Things to do =>
1. In the article on the Mount Royal road closure, rewrite the passage from "Ferrrandez, the mayor" to "by the city.", substituting "journalists" for "reporters".
2. Answer these questions about the article on the Mount Royal road closure:
(a) On which morning radio show did Luc Ferrandez speak?
(b) How many times has the online petition been signed so far?
(c) Which road does the pilot project close to cars?
3. What might come next in the article on the plan to block cars from crossing Mount Royal? Continue it from its last sentence.

--- Text shown Enclosed Below ---

Frustration grows over plan to block cars from crossing Mount Royal
Newspaper opinion pieces, petition signed by 8,000 call for more consultation on pilot project
Luc Ferrandez says he announced the decision to close part of the road that winds through Mount Royal to vehicle traffic earlier this month because he didn't believe it would create fuss.
"Not at all," he said on Radio-Canada's morning radio show Gravel le matin Monday. "It was just so obvious the reasons why we were going to do it."
Ferrrandez, the mayor of the Plateau-Mont-Royal borough and executive committee member in charge of parks, admitted he told reporters about the pilot project to close Camillien-Houde Way to cars by the spring ahead of a planned announcement by the city.
That announcement is still coming, he said, and will reveal more details about the project.
But more and more Montrealers say blocking cars from crossing Mount Royal will reduce access to the mountain and create a barrier between the city's east and west ends.
The mounting opposition has materialized in the form of newspaper opinion pieces over the weekend, as well as an online petition so far signed more than 8,000 times.

--- End of Enclosed Text shown ---
--- Excerpted records Enclosed Below ---

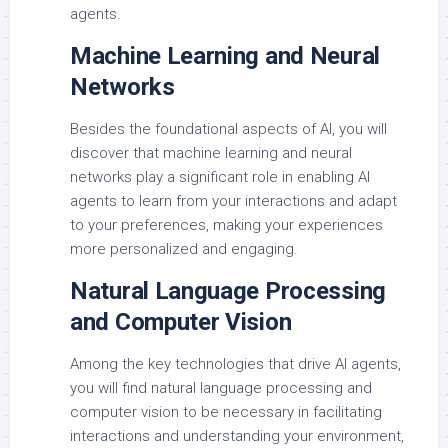
agents.
Machine Learning and Neural
Networks
Besides the foundational aspects of AI, you will
discover that machine learning and neural
networks play a significant role in enabling AI
agents to learn from your interactions and adapt
to your preferences, making your experiences
more personalized and engaging.
Natural Language Processing
and Computer Vision
Among the key technologies that drive AI agents,
you will find natural language processing and
computer vision to be necessary in facilitating
interactions and understanding your environment,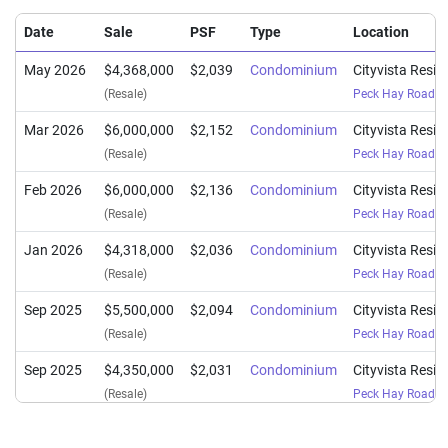
Date
Sale
PSF
Type
Location
May 2026
$4,368,000
$2,039
Condominium
Cityvista Resi
(Resale)
Peck Hay Road
(
D
Mar 2026
$6,000,000
$2,152
Condominium
Cityvista Resi
(Resale)
Peck Hay Road
(
D
Feb 2026
$6,000,000
$2,136
Condominium
Cityvista Resi
(Resale)
Peck Hay Road
(
D
Jan 2026
$4,318,000
$2,036
Condominium
Cityvista Resi
(Resale)
Peck Hay Road
(
D
Sep 2025
$5,500,000
$2,094
Condominium
Cityvista Resi
(Resale)
Peck Hay Road
(
D
Sep 2025
$4,350,000
$2,031
Condominium
Cityvista Resi
(Resale)
Peck Hay Road
(
D
Jun 2025
$4,130,000
$1,948
Condominium
Cityvista Resi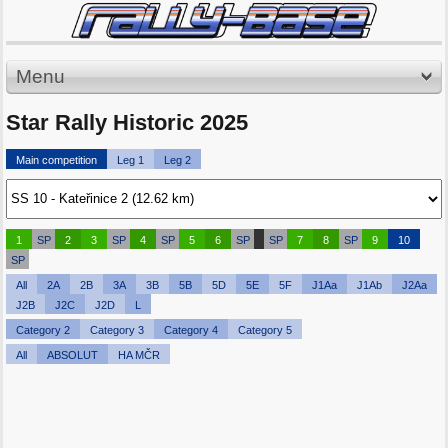
Menu
Star Rally Historic 2025
Main competition
Leg 1
Leg 2
1
SP
2
3
SP
4
SP
5
6
SP
SP
7
8
SP
9
10
SP
All
2A
2B
3A
3B
5B
5D
5E
5F
J1Aa
J1Ab
J2Aa
J2B
J2C
J2D
L
Category 2
Category 3
Category 4
Category 5
All
ABSOLUT
HA MČR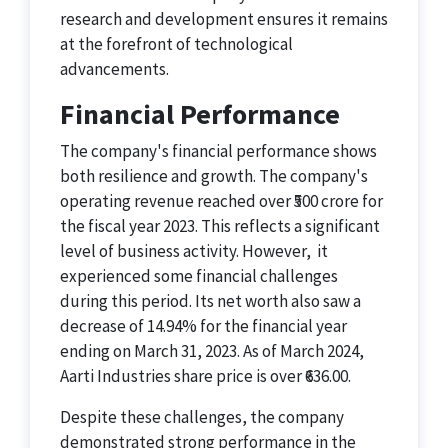
research and development ensures it remains
at the forefront of technological
advancements.
Financial Performance
The company's financial performance shows
both resilience and growth. The company's
operating revenue reached over ₹500 crore for
the fiscal year 2023. This reflects a significant
level of business activity. However, it
experienced some financial challenges
during this period. Its net worth also saw a
decrease of 14.94% for the financial year
ending on March 31, 2023​​. As of March 2024,
Aarti Industries share price is over ₹636.00.
Despite these challenges, the company
demonstrated strong performance in the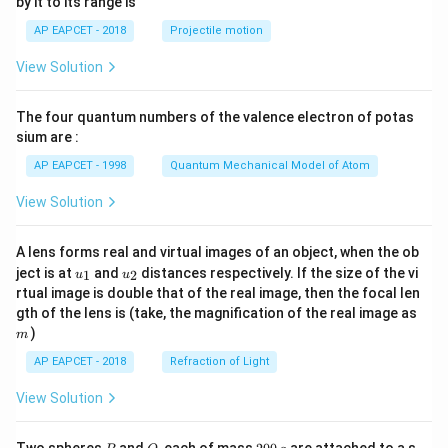
by it to its range is
1}
\lef
AP EAPCET - 2018
Projectile motion
t(
\fr
View Solution
ac
{8}
{7}
The four quantum numbers of the valence electron of potas
\ri
gh
sium are :
t)
AP EAPCET - 1998
Quantum Mechanical Model of Atom
View Solution
A lens forms real and virtual images of an object, when the ob
u_
u_
ject is at
and
distances respectively. If the size of the vi
1
2
u
u
{1}
{2}
rtual image is double that of the real image, then the focal len
m
gth of the lens is (take, the magnification of the real image as
)
m
AP EAPCET - 2018
Refraction of Light
View Solution
P
Q
2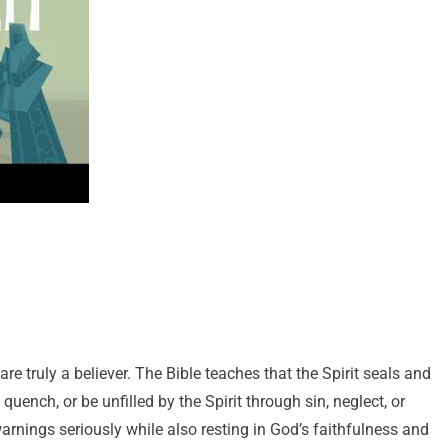
re truly a believer. The Bible teaches that the Spirit seals and
 quench, or be unfilled by the Spirit through sin, neglect, or
rnings seriously while also resting in God’s faithfulness and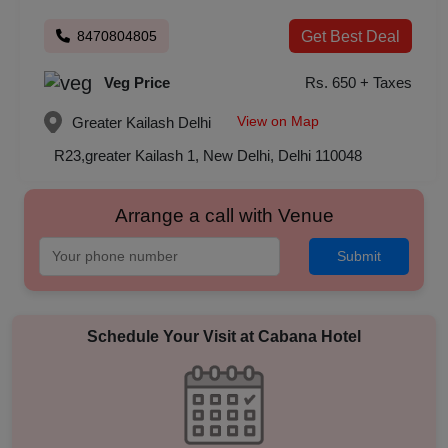
8470804805
Get Best Deal
Veg Price
Rs. 650 + Taxes
View on Map
Greater Kailash
Delhi
R23,greater Kailash 1, New Delhi, Delhi 110048
Arrange a call with Venue
Submit
Schedule Your Visit at
Cabana Hotel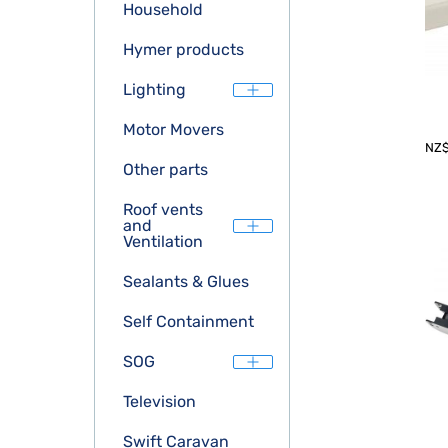
Household
Hymer products
Lighting
Motor Movers
NZ
Other parts
Roof vents
and
Ventilation
Sealants & Glues
Self Containment
SOG
Television
Swift Caravan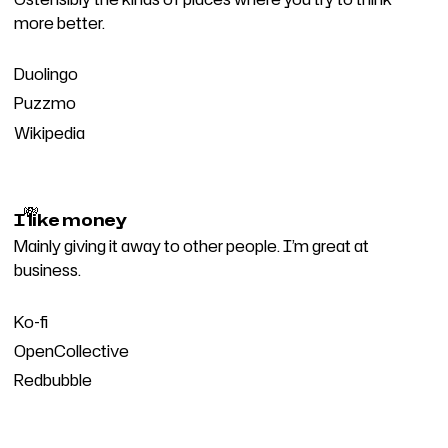
more better.
Duolingo
Puzzmo
Wikipedia
💸
I like money
Mainly giving it away to other people. I’m great at
business.
Ko-fi
OpenCollective
Redbubble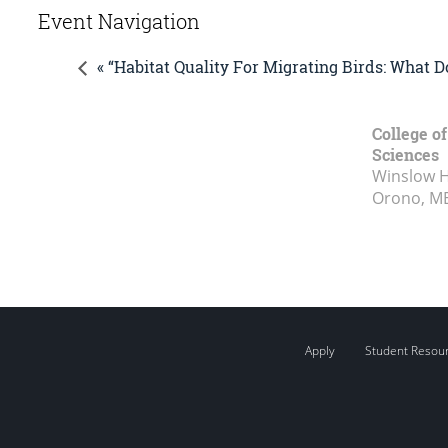
Event Navigation
« “Habitat Quality For Migrating Birds: What 
College of
Sciences
Winslow Ha
Orono, M
Apply
Student Resou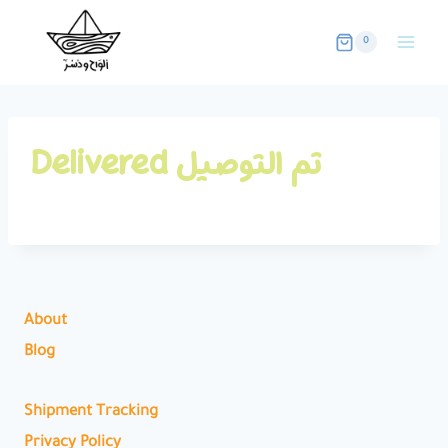
Skip
to
0
content
Delivered تم التوصيل
About
Blog
Shipment Tracking
Privacy Policy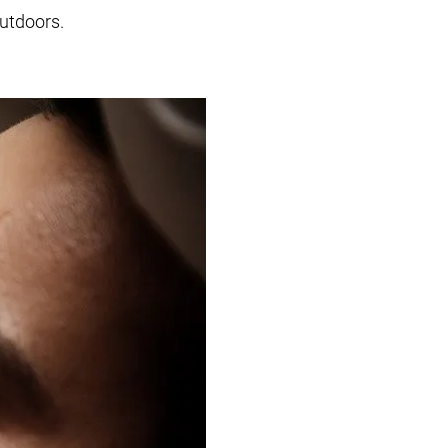
outdoors.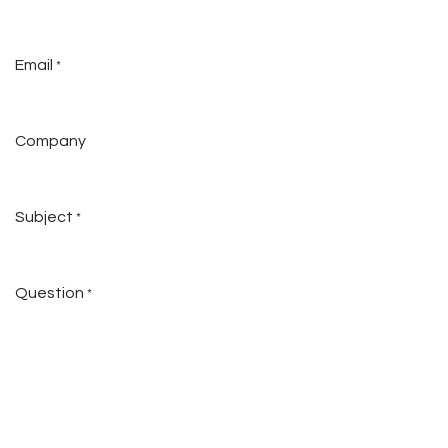
Email
*
Company
Subject
*
Question
*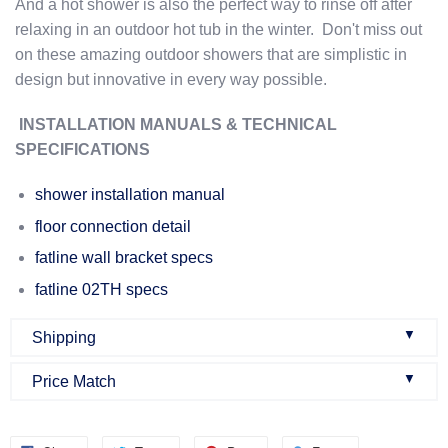
And a hot shower is also the perfect way to rinse off after
relaxing in an outdoor hot tub in the winter. Don't miss out
on these amazing outdoor showers that are simplistic in
design but innovative in every way possible.
INSTALLATION MANUALS & TECHNICAL
SPECIFICATIONS
shower installation manual
floor connection detail
fatline wall bracket specs
fatline 02TH specs
▼
Shipping
▼
Price Match
Once an order is confirmed:
We do our best to make sure that we offer the best prices
Once you buy a product from our website, you will get an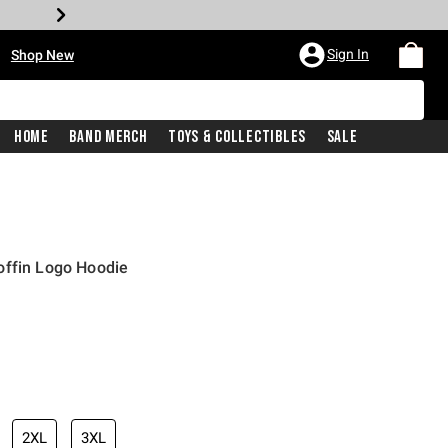
•
Sign In
Shop New
Home
Band Merch
Toys & Collectibles
Sale
offin Logo Hoodie
iginal price is
2XL
3XL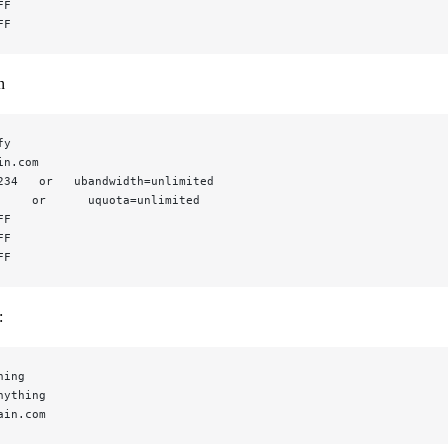
FF
FF
n
fy
in.com
234   or   ubandwidth=unlimited
     or      uquota=unlimited
FF
FF
FF
:
hing
nything
ain.com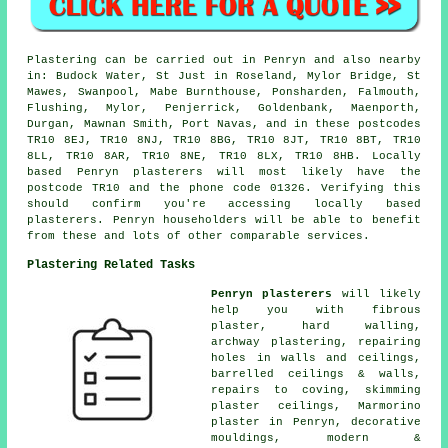
Plastering can be carried out in Penryn and also nearby
in: Budock Water, St Just in Roseland, Mylor Bridge, St
Mawes, Swanpool, Mabe Burnthouse, Ponsharden, Falmouth,
Flushing, Mylor, Penjerrick, Goldenbank, Maenporth,
Durgan, Mawnan Smith, Port Navas, and in these postcodes
TR10 8EJ, TR10 8NJ, TR10 8BG, TR10 8JT, TR10 8BT, TR10
8LL, TR10 8AR, TR10 8NE, TR10 8LX, TR10 8HB. Locally
based Penryn plasterers will most likely have the
postcode TR10 and the phone code 01326. Verifying this
should confirm you're accessing locally based
plasterers. Penryn householders will be able to benefit
from these and lots of other comparable services.
Plastering Related Tasks
Penryn plasterers
will likely
help you with fibrous
plaster, hard walling,
archway plastering, repairing
holes in walls and ceilings,
barrelled ceilings & walls,
repairs to coving, skimming
plaster ceilings, Marmorino
plaster in Penryn, decorative
mouldings, modern &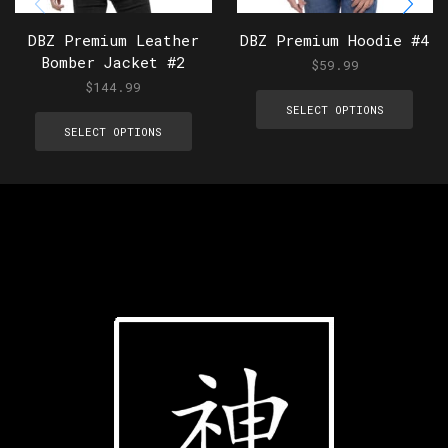
DBZ Premium Leather
DBZ Premium Hoodie #4
Bomber Jacket #2
$
59.99
$
144.99
SELECT OPTIONS
SELECT OPTIONS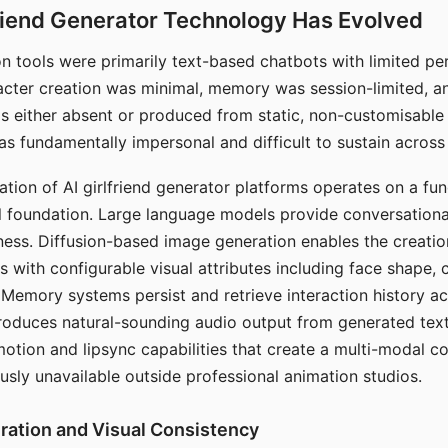
riend Generator Technology Has Evolved
n tools were primarily text-based chatbots with limited per
racter creation was minimal, memory was session-limited, an
s either absent or produced from static, non-customisable
s fundamentally impersonal and difficult to sustain across 
ation of AI girlfriend generator platforms operates on a fu
al foundation. Large language models provide conversation
ess. Diffusion-based image generation enables the creatio
rs with configurable visual attributes including face shape, c
 Memory systems persist and retrieve interaction history ac
roduces natural-sounding audio output from generated text
otion and lipsync capabilities that create a multi-modal 
usly unavailable outside professional animation studios.
ration and Visual Consistency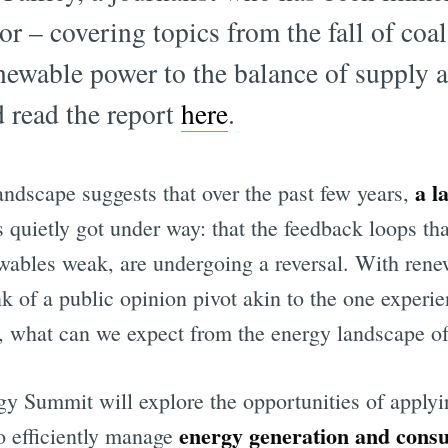
or – covering topics from the fall of coal
enewable power to the balance of supply
 read the report
here
.
a l
landscape suggests that over the past few years,
 quietly got under way: that the feedback loops tha
ewables weak, are undergoing a reversal. With ren
ink of a public opinion pivot akin to the one experi
, what can we expect from the energy landscape o
y Summit will explore the opportunities of apply
energy generation and cons
o efficiently manage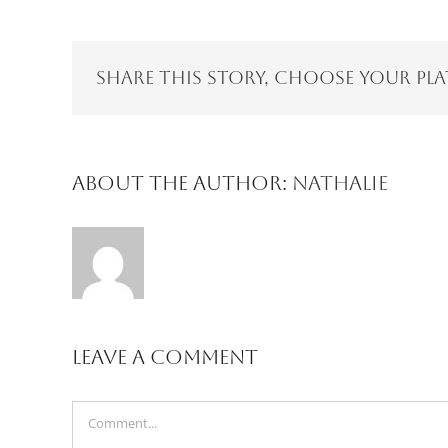
Share This Story, Choose Your Pl
About the Author:
Nathalie
Leave A Comment
Comment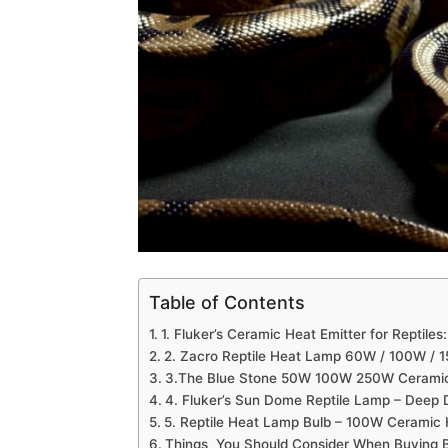
Table of Contents
1. Fluker’s Ceramic Heat Emitter for Reptiles:
2. Zacro Reptile Heat Lamp 60W / 100W / 
3.The Blue Stone 50W 100W 250W Cerami
4. Fluker’s Sun Dome Reptile Lamp – Deep 
5. Reptile Heat Lamp Bulb – 100W Ceramic 
Things You Should Consider When Buying B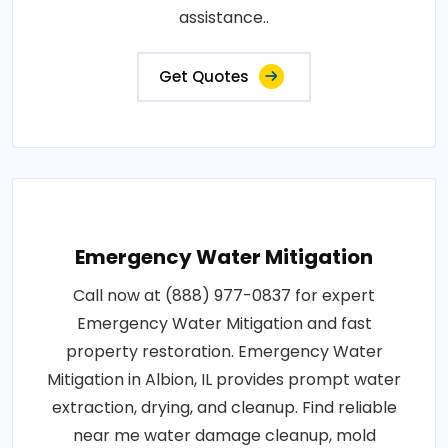
assistance..
Get Quotes
Emergency Water Mitigation
Call now at (888) 977-0837 for expert
Emergency Water Mitigation and fast
property restoration. Emergency Water
Mitigation in Albion, IL provides prompt water
extraction, drying, and cleanup. Find reliable
near me water damage cleanup, mold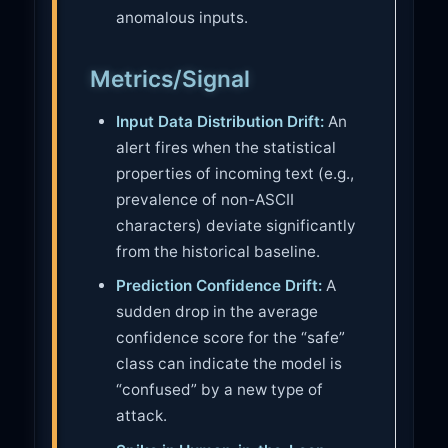
anomalous inputs.
Metrics/Signal
Input Data Distribution Drift:
An
alert fires when the statistical
properties of incoming text (e.g.,
prevalence of non-ASCII
characters) deviate significantly
from the historical baseline.
Prediction Confidence Drift:
A
sudden drop in the average
confidence score for the “safe”
class can indicate the model is
“confused” by a new type of
attack.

--- End of Enclosed Excerpted records ---

Answers to each task =>
1.
Ferrrandez, the mayor of the Plateau-Mont-Royal borough and executive committee member in charge of parks, admitted he told journalists about the pilot project to close Camillien-Houde Way to cars by the spring ahead of a planned announcement by the city.

2.
(a) Gravel le matin, on Radio-Canada
(b) More than 8,000 times
(c) Camillien-Houde Way

3.
The petition says better solutions include reducing speed on the thoroughfare to the point where it would discourage motorists looking for a shortcut and better separating lanes for cars, and for bikes or pedestrians.
La Presse columnist Marie-Claude Lortie said the plan creates yet another dead end and would mean losing a part of the city's DNA. In the Montreal Gazette, writer Josh Freed called it a "mini Berlin Wall."
Published Sunday, Plante said in the op-ed that cutting off access to cars between Maison Smith and the parking lot near Beaver Lake will "re-balance the space and bring Camillien-Houde Way into a renewed and shared mobility."
She argued the road is an outdated parkway, created as a kind of nature drive-through in the mid-19th century. Ferrandez says it's become a freeway, with 10,000 cars circulating on it every day.
'Why would I back down?'
Many of those opposed to the project say the road offers a reprieve from Montreal's construction and traffic-laden streets.
The petition says the 800 metres lost to cars in the project will make it difficult to access some of the mountain's key features for those who don't live in its immediate vicinity.
Ferrandez, however, has been staunch in his decision to go through with the project.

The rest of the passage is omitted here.